Este cambio en los resultados tiene que ver con la introducción del televoto a partir de 2001. No fue hasta 2003 cuando las reglas estipularon que las votaciones se repartieran 50-50 entre ambos. En 2009 se modificó para que fuera la suma combinada de ambos, lo que corrigió el llamado «efecto diáspora». O, lo que es lo mismo, que los inmigrantes votaran a su país de orígen. Con estas variaciones, a partir de 2010 los países tradicionales se han vuelto a hacer con la victoria.

La revolución definitiva llegó en 2016, cuando se pasó del modelo «un país, una votación» a la votación en dos bloques: jurado profesional y televoto por separado.

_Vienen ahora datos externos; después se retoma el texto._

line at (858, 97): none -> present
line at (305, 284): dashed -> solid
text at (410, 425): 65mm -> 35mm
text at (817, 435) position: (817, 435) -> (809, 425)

Así, primero se otorgan los votos de los jueces y en el último minuto se conoce el resultado del televoto. Con este cambio se dejó el histórico «twelve points» a un lado y los participantes, en vez de recibir desglosada la votación por país (del 1 al 12), suman de golpe el televoto de todos ellos. Así, cuando por primera vez se dividió la votación según si el voto era del jurado o del televoto, Serbia consiguió ser decimoctava gracias casi exclusivamente al apoyo de sus aliados. Los doce puntos del televoto de Macedonia, Croatia, Bosnia y Herzegovina, Montenegro y Eslovenia fueron para la participante serbia. En total, el 70% de los votos cosechados.